Start of EXCERPTED TEXT

According to an early 2013 report from ComScore.com, Facebook still maintains the lead for American user engagement for a single web site — averaging a minute short of 6.75 hours per user in the month of Mar 2013. While this number is a decline from the same period in 2012 (with an average of nearly 7.25 hours per user), it’s obvious that American Facebook users spend a considerable amount of time on the site — more than any other social media site — revealing facts both mundane and interesting about their lives — facts that might be of interest to other people and companies, including those with ill intent.
In fact, according to a study by Alessandro Acquisti discussed in a TED Talk, American employers often judge job candidates who post to social media more harshly than equally skilled candidates who did not post — regardless of whether posts were negative or positive or not even relevant to the potential employer. How potential employers find your Facebook information about you is beyond the scope of this article, but we do cover some relevant security and privacy statistics and offer some tips to guard yourself.
The Facebook Facts
Please note: All statistics below refer to U.S. Facebook users unless specifically indicated.
- 1.26 — Number in billions of monthly active worldwide Facebook users (as of Oct 2013).
- 83 — Number in millions of fake profiles (worldwide; as of late Jun 2013).
- 7.5 — Approximate percentage of fake profiles (worldwide).
- 128 — Number in millions of daily active Facebook users (mid Aug 2013)
- 6 3/4 hours — Approximate average amount of time Facebook users spent on the site in Mar 2013.
- 101 — Approximate number in millions of Facebook users on mobile devices (app and mobile web browsers).
- 128 — Approximate total number in millions of Facebook users on both desktop computers and mobile devices.
- 78 — Approximate percentage of Facebook users who access the site on a mobile device.
- 76 — Percentage of smartphone market that Facebook reaches with their app (primarily) or via mobile web browsers.
- 23 — Percentage of time spent on mobile apps that is attributed to Facebook use.
- 303 — Approximate number of “friends” a Facebook user (12+ years old; worldwide) has in their network. This number varies significantly by age group. Research estimates have suggested numbers of 500+ for Facebook users in the 12-24 age range, but much less (low hundreds) for those in older age ranges.
- 245 — The average number of friends that U.S. users have in their Facebook network, according to a Pew Research study in early 2012.
- 600 — The approximate number of people that the average person knows overall (Facebook or otherwise), according to a New York Times report in early 2013. Note that other studies suggest a figure of 290.
- 25 — Percentage of Facebook users (worldwide) who do not look at or ignore their Facebook privacy settings (according to a 2012 Velocity Digital report).

End of EXCERPTED TEXT
Start of DATA TO PROCESS

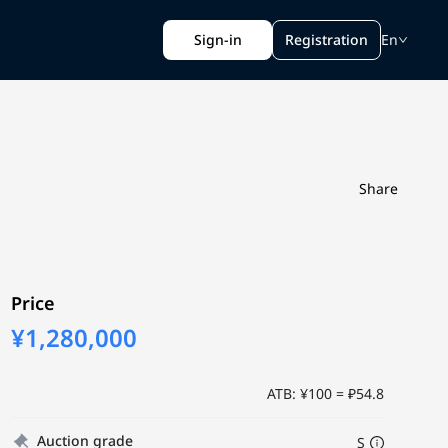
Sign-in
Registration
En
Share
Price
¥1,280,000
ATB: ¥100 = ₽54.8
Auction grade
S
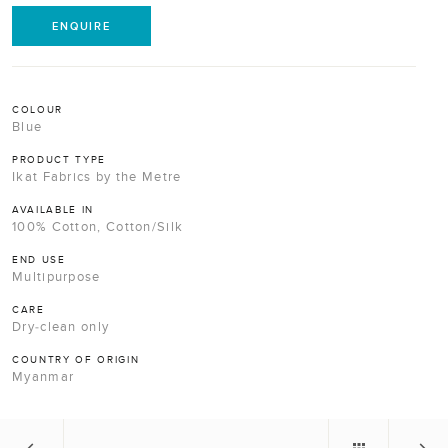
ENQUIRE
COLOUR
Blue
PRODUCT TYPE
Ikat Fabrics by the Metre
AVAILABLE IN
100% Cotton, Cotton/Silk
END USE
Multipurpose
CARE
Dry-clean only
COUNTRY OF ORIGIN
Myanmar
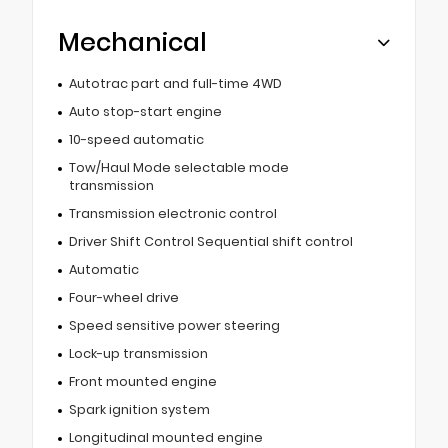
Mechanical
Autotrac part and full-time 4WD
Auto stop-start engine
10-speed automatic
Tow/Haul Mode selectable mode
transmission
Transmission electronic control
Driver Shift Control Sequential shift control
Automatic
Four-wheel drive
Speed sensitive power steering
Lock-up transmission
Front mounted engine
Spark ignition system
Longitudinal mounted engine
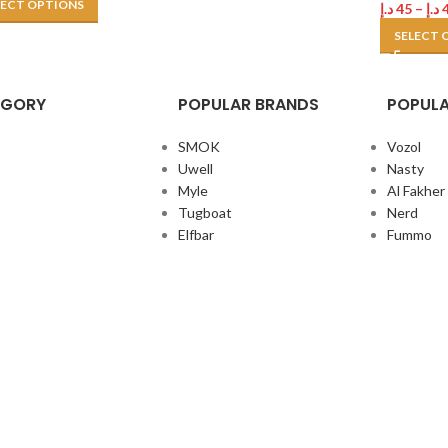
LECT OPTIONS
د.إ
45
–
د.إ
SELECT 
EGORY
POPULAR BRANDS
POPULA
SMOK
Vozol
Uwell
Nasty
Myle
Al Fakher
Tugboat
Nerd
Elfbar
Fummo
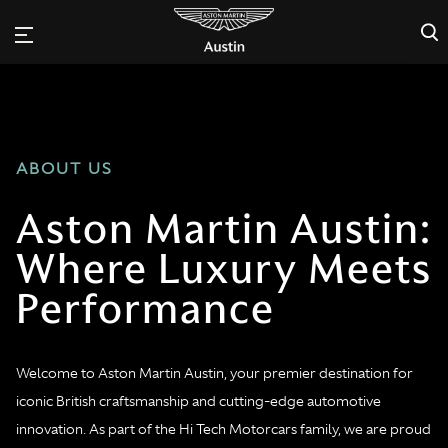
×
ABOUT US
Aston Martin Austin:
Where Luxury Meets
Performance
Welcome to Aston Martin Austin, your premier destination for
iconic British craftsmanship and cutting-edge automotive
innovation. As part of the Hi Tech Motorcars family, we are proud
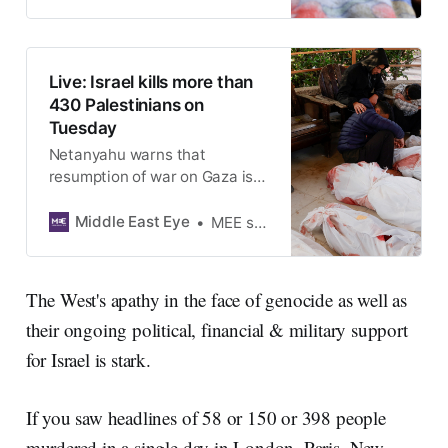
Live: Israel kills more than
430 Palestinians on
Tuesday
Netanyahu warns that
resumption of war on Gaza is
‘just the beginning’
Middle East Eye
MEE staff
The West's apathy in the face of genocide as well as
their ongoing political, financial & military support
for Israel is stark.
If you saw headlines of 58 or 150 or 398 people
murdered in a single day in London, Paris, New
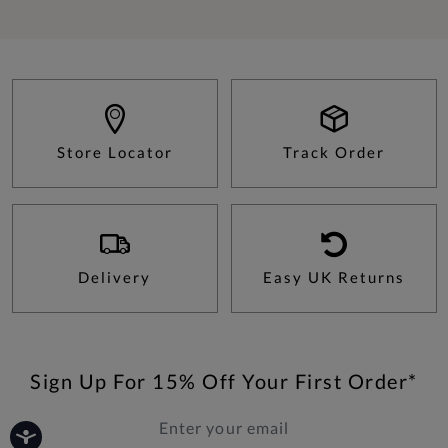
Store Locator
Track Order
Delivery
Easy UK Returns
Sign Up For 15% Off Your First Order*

End of DATA TO PROCESS

◆ WORK TASK 1 ◆
Reproduce the stretch of the rows from the line containing "Store Locator" through the last line of the rows.
◆ WORK TASK 2 ◆
Pick up the text on Facebook usage and privacy statistics where it stops and keep writing it.
The Facebook text and the rows have no connection to each other.

◆ EXERCISE RESULT 1 ◆
Store Locator
Track Order
Delivery
Easy UK Returns
Sign Up For 15% Off Your First Order*

◆ EXERCISE RESULT 2 ◆
- 71 — The number of countries whose individual governments made requests for user data to Facebook in the first six months of 2013.
- 25.6 — The approximate total number in thousands (actual: 25,607) of requests for data made to Facebook by various world governments in that six-month period.
- 11 — The number in thousands of data requests (minimum) that were made just by the U.S. government. (U.S. data is reported as a range: 11,000-12,000.)
- 43 — The approximate percentage (actual: 42.96) of all data requests made just by the U.S. government.
- 38 — The approximate total number in thousands (actual: 37,954) of Facebook user accounts covered in those requests by all governments.
- 20 — The number in thousands of Facebook account data requests (minimum) made just by the U.S. government. (U.S. data is reported as a range: 20,000-21,000.)
- 53 — The approximate percentage (actual: 52.70) of total account data requests made just by the U.S. government.
- 2.5 — Number in billions of photos uploaded to Facebook in a single month in 2010
- 30 — Percentage of photos in a study by Alessandro Aquisti in 2010 (taken of students on a college campus) that were identifiable by off-the-shelf facial recognition software. (Using data mining techniques, the researchers were also able to determine part of identified students’ Social Security numbers.)
- 10 — Percentage of anonymous online dating profiles identified via facial recognition software in another study by Aquisti.
- 43 — Percentage of employers (in a study of 2,100 hiring managers) who did not hire a job candidate after researching the latter’s social media profile.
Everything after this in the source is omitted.